Zweimal im Jahr – im Advent und vor Ostern – herrscht auf dem Areal der Stiftung Menschen mit Behinderung im Fricktal (MBF) und in deren Gebäuden reges Treiben. Während es vor Weihnachten aber nur die in den dortigen Werkstätten entstandenen Artikel zu kaufen gibt, können Besucher im Frühling auch einen Blick in die Ateliers selbst werfen.

Um mit eigenen Augen zu sehen, wie die österliche Deko entsteht. Aber auch, um mit den Produzenten, eben Menschen mit Behinderung, ins Gespräch zu kommen. «Es ist schön, zu sehen, wie es unsere Bewohner stolz macht und mit Selbstvertrauen erfüllt, dass man Interesse an ihren Arbeiten zeigt und diese dann auch noch kaufen möchte», sagt Jean-Paul Schnegg.

Alles Unikate

Für den MBF-Geschäftsleiter soll der Ostermarkt zwei Aspekte erfüllen. Er soll dazu dienen, die im eigenen Haus entstandenen kreativen Arbeiten zu präsentieren und zu verkaufen. «Es geht aber noch mehr darum, einen Tag der offenen Tür zu veranstalten, Menschen ohne Behinderung aufzuzeigen, für was wir stehen, welchen Anspruch wir haben und was wir für unsere Arbeit benötigen», erklärt Schnegg.

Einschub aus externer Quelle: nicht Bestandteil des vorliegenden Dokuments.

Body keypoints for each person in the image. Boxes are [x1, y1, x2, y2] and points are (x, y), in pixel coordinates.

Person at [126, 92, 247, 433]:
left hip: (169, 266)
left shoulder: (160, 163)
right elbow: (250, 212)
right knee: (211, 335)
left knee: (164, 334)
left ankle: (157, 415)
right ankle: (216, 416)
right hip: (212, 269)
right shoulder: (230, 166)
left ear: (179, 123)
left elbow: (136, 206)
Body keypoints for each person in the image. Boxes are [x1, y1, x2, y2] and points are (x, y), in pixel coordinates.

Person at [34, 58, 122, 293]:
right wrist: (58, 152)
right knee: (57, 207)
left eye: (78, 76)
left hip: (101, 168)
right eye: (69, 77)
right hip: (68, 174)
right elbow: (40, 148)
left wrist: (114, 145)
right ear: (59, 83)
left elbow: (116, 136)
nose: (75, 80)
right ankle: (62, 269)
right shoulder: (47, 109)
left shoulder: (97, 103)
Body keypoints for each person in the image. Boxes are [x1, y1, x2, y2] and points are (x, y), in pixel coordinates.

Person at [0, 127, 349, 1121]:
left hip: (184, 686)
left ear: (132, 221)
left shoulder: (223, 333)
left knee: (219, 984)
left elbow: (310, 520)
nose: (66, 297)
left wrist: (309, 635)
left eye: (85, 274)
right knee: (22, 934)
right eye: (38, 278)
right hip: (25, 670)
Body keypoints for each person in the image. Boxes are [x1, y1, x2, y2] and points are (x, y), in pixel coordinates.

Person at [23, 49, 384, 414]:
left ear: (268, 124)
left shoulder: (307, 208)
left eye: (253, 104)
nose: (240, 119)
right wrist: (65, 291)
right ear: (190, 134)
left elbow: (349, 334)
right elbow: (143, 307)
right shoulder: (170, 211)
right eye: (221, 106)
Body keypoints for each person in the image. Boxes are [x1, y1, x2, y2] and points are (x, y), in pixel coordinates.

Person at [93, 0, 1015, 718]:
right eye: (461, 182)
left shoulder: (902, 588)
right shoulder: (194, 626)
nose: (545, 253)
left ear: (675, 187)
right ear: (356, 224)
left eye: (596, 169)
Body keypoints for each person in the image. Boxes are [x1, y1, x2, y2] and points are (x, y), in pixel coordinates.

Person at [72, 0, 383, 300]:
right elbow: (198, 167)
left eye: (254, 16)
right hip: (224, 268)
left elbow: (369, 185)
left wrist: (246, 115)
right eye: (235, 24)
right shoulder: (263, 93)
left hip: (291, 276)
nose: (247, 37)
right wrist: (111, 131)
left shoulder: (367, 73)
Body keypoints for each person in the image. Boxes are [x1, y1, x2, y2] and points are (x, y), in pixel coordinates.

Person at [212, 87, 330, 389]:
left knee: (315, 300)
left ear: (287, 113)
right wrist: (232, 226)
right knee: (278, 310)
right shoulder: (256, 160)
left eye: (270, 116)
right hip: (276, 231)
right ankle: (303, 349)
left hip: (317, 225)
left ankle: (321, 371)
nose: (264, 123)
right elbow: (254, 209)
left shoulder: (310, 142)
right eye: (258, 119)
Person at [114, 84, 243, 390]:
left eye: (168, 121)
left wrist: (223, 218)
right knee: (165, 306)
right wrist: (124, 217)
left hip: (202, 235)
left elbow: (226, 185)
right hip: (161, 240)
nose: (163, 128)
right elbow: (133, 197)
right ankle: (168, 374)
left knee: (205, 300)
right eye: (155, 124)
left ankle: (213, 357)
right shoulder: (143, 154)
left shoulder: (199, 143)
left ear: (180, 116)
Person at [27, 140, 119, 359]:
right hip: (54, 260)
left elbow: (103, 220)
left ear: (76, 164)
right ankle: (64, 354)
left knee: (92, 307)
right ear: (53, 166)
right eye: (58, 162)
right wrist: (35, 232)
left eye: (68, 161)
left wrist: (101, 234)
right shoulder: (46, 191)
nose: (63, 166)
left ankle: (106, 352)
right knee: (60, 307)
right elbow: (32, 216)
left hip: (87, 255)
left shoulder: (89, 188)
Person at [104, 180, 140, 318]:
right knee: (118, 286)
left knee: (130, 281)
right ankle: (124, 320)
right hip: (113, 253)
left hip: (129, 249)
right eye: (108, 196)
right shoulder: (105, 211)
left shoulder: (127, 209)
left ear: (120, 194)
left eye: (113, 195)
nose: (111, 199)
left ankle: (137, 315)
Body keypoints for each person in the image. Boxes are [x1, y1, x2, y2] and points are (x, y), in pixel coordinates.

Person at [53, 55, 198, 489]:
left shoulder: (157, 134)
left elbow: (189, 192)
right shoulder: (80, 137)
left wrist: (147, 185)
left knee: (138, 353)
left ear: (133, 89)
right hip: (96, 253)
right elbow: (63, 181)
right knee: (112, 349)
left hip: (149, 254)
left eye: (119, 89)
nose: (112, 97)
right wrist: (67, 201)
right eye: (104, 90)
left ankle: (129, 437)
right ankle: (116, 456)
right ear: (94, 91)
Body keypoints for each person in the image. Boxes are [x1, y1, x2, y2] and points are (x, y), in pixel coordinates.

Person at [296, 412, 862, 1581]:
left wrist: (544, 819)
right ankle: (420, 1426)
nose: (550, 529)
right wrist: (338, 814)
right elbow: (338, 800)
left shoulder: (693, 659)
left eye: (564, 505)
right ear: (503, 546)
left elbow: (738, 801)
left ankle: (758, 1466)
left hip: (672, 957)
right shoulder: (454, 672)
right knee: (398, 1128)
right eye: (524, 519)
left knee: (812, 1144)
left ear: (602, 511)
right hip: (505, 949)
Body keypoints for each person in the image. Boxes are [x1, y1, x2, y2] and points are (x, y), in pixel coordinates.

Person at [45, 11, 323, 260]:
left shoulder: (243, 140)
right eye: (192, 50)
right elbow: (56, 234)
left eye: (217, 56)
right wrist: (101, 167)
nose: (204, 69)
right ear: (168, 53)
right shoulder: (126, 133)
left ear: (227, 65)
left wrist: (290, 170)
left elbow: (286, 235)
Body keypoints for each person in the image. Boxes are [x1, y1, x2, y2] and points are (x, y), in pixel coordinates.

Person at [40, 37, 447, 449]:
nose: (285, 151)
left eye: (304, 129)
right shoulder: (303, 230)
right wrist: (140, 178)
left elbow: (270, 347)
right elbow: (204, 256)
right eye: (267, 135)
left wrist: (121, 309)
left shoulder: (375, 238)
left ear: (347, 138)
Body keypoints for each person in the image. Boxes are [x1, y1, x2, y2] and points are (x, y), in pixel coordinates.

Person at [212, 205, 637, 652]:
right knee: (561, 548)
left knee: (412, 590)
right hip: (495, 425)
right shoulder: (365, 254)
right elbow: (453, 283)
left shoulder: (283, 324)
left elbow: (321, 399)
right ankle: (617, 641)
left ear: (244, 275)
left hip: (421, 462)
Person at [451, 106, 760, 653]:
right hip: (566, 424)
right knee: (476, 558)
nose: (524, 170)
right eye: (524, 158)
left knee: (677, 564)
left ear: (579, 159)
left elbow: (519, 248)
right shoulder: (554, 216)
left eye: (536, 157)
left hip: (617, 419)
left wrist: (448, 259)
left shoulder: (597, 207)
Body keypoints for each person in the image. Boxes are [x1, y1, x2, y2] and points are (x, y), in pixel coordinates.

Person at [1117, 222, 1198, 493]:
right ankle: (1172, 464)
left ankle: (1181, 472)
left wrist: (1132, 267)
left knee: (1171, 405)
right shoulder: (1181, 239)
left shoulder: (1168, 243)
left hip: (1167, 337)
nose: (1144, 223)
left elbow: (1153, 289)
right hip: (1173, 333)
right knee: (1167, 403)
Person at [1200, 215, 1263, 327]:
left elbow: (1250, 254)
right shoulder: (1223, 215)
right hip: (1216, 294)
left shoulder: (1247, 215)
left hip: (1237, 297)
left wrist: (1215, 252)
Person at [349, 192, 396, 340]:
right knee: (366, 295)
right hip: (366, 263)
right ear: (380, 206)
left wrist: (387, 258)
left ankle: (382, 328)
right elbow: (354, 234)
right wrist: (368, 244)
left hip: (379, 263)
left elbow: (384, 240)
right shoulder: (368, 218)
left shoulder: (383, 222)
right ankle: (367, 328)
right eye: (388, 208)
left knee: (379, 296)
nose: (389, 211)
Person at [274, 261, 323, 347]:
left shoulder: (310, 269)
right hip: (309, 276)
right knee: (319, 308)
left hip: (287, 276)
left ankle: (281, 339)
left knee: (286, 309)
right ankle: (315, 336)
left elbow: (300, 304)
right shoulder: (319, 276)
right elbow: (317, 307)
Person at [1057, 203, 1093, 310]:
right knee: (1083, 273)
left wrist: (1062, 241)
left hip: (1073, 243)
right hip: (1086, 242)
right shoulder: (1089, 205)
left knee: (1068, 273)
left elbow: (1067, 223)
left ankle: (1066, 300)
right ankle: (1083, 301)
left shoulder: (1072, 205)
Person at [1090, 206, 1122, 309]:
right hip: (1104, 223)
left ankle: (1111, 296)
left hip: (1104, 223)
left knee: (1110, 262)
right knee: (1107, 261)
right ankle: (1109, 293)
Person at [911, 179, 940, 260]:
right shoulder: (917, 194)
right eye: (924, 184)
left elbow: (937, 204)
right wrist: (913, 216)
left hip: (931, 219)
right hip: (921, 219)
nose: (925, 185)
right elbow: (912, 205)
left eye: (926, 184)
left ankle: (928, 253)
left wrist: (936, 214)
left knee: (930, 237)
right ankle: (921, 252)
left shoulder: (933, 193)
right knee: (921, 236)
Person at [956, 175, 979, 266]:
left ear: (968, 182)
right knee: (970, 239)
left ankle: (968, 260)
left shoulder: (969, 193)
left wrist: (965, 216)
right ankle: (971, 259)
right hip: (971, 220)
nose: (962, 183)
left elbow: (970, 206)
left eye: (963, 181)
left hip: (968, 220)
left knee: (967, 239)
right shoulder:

Frühlings- und Ostermärkte gibt es viele in der Region. Doch der auf dem MBF-Gelände stellt sie, was Kreativität und Individualität betrifft, sämtlich in den Schatten. Was die am Samstag wieder zahlreich erschienenen Besucher dort erstanden, war nichts von der Stange, keine Massenware. Es sind stattdessen immer Unikate, in Design und Optik unverwechselbar und mit einem ganz eigenen Charme.

Kräutersetzlinge und Bio-Gemüse aus eigenem Anbau sowie selbst gebackene Brote und Zöpfe gab es ausserdem. Und wer wissen wollte, warum es genau sieben Gramm Holzwolle für die inzwischen schon legendären Feuerteufel-Anzünder braucht, war beim Ostermarkt der Stiftung MBF goldrichtig.